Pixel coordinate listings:
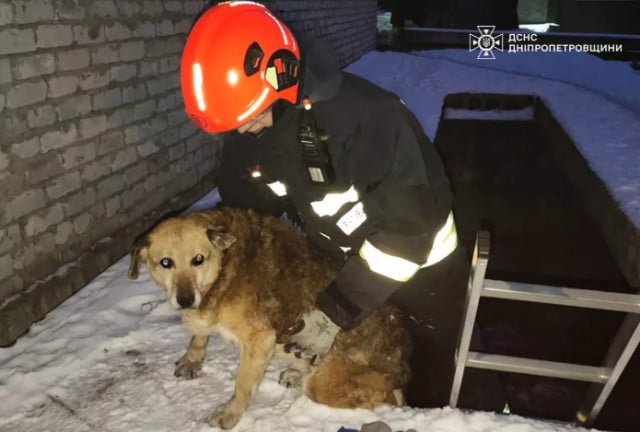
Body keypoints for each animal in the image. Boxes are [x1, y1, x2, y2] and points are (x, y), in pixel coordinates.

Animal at [127, 208, 412, 428]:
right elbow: (199, 334)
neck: (225, 267)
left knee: (381, 397)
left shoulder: (259, 341)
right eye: (166, 263)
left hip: (329, 383)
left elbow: (243, 386)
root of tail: (401, 369)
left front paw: (230, 414)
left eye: (198, 260)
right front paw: (193, 359)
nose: (185, 300)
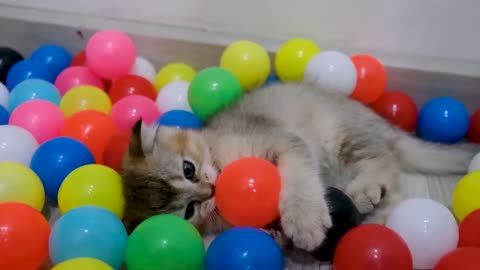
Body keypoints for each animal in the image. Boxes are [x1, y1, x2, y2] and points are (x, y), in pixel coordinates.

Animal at [121, 81, 480, 253]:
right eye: (189, 210)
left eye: (188, 169)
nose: (210, 190)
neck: (217, 150)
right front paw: (276, 235)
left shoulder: (285, 140)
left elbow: (298, 174)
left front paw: (304, 220)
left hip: (341, 134)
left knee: (385, 159)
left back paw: (365, 191)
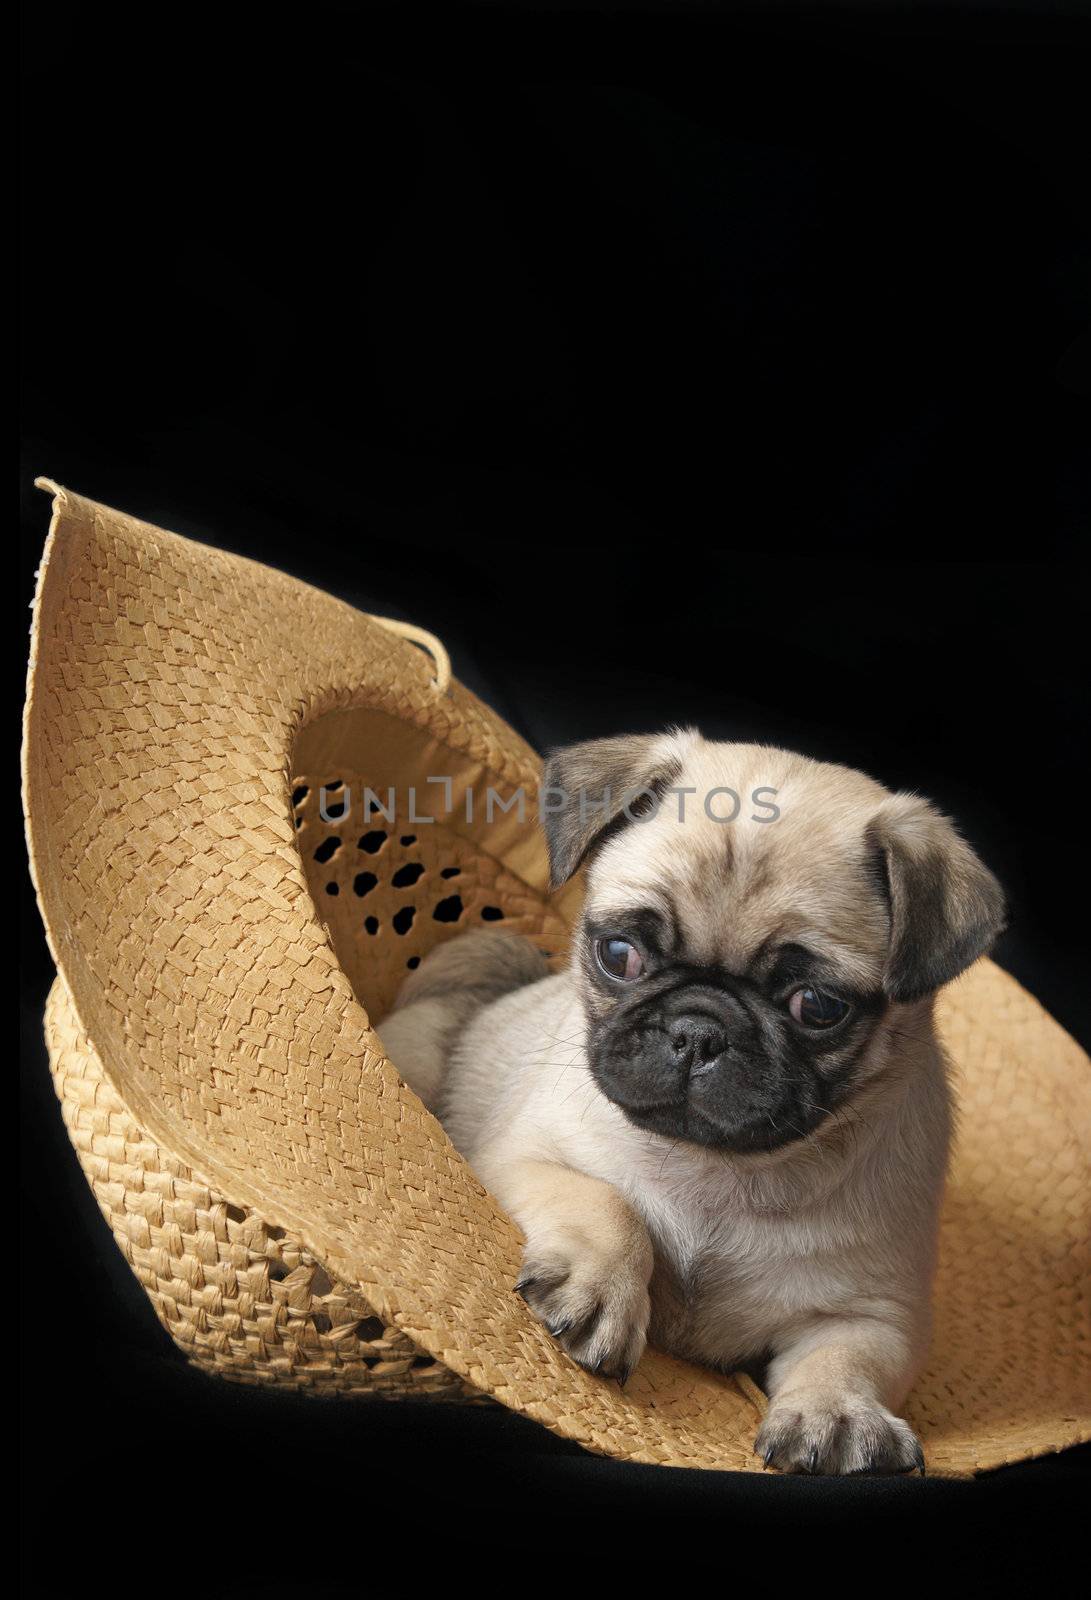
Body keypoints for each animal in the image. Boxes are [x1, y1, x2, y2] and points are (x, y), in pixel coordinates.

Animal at [380, 729, 1004, 1472]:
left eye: (817, 1007)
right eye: (619, 954)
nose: (698, 1029)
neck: (717, 1171)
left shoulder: (878, 1309)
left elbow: (848, 1357)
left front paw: (836, 1413)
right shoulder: (516, 1158)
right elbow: (607, 1202)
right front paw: (602, 1290)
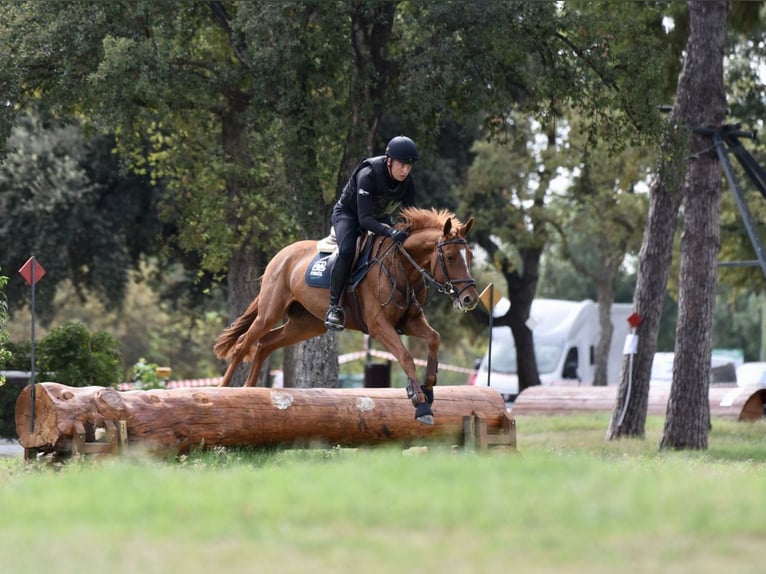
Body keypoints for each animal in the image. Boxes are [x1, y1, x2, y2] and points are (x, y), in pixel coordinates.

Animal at [214, 209, 480, 426]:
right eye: (450, 257)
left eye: (470, 256)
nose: (470, 299)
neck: (402, 268)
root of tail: (280, 256)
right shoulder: (378, 325)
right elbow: (405, 357)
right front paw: (420, 402)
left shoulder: (409, 322)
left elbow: (434, 338)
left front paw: (429, 385)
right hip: (271, 311)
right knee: (244, 344)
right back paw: (222, 391)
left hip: (306, 325)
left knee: (265, 343)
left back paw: (248, 392)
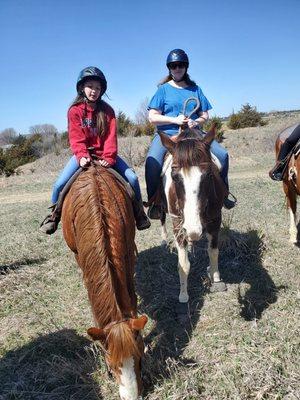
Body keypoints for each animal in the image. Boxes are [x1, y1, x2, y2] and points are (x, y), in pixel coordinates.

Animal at [159, 125, 227, 304]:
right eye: (174, 176)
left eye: (209, 175)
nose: (193, 229)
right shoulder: (177, 224)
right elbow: (183, 263)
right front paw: (183, 294)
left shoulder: (215, 219)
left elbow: (213, 252)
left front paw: (216, 277)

◆ WHAT YOU NEED TO DO
Write out again exactly the lines from the start of the data above through the line containing "left front paw: (230, 414)", inclusive, excluding any pictures.

◆ RESULT OF THIS TASK
Body keypoints for each animal in the image. Boxes are [x1, y1, x2, y2] and points are (x, y), in pixel coordinates.

Animal at [127, 208, 412, 428]:
right elbow: (199, 334)
neck: (225, 267)
left knee: (381, 397)
left shoulder: (259, 341)
right eye: (166, 263)
left hip: (329, 383)
left elbow: (243, 386)
root of tail: (401, 369)
left front paw: (230, 414)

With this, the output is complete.